Der Herd muss gar nicht angeschlossen sein, es geht nur um die Leitung vom Sicherungskasten zur Herdanschlussdose, in der alle 3 Phasen parallel geführt werden. Zum Sicherungskasten selbst führen natürlich auch alle drei Phasen, jedoch sind dies dickere Kabel und diese werden ggf. einzeln zugeführt und es ist mal so, mal so, mal so. Wenn man dann noch im Mehrfamilienhaus einzelne Sicherungskästen pro Wohnung mit eigenem FI-Schutzschalter hat, kann man die Phasenkopplung auf dem Weg dahin fast vergessen, denn der FI-Schutzschalter frisst einiges an Übertragungsgeschwindigkeit. Hinter dem Sicherungskasten hat man aber i.d.R. immer eine lange Leitung, welche alle 3 Phasen parallel zur Herdanschlussdose führt und dort können die Signale "springen".
Wenn man im Netz nach Phasenkopplern sucht, findet man die für den Sicherungskasten (für die Hutschiene) und diesen einen kleinen schwarzen Kasten mit 3 Drähten für die 3 Phasen. Diesen könnte man einfach selbst anschließen... davon rate ich persönlich jedoch ab. Das Ding sieht für mich aus, als käme es direkt aus China und würde irgendwann in Flammen aufgehen.
Ja, ein Phasenkoppler ist natürlich besser als ein hochfrequenter Übersprung - er ist quasi "ideal" im Powerline-Bereich.
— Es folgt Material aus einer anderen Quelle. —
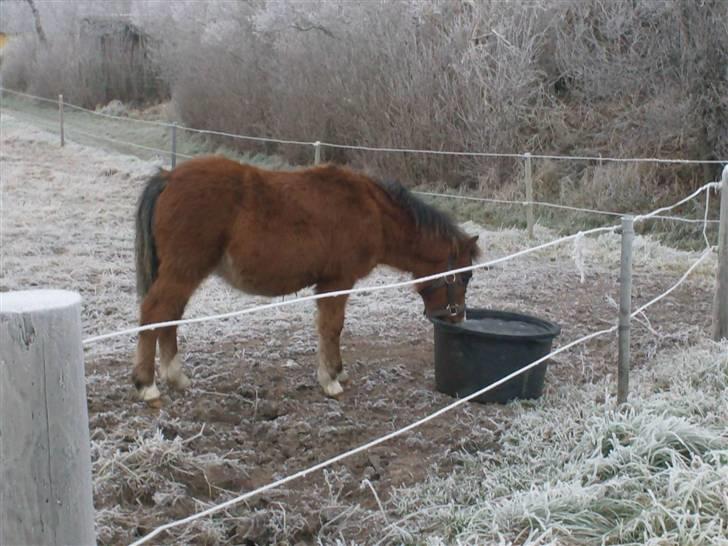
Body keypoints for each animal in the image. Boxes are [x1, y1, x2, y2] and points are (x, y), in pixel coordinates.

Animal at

Das Problem sind nur die Kosten für Koppler und Elektriker, der diesen in den Sicherungskasten setzt. Wenn man dazu noch die Kosten für die Powerline-Adapter selbst rechnet, kann man i.d.R. direkt eine LAN-Verkabelung realisieren.
Wenn wirklich keine LAN-Verkabelung möglich sein sollte, empfehle ich die Devolo 1200er und wenn die Datenraten dann nicht ausreichen sollte, kann man immer noch über den Phasenkoppler nachdenken. Und wie schon gesagt: Die Powerline-Adapter immer in eine Wandsteckdose stecken, nicht in Mehrfachsteckdosen. Weitere Störeinflüsse sind auch gerne Trafos (v.a. für LED- oder Halogen-Lampen).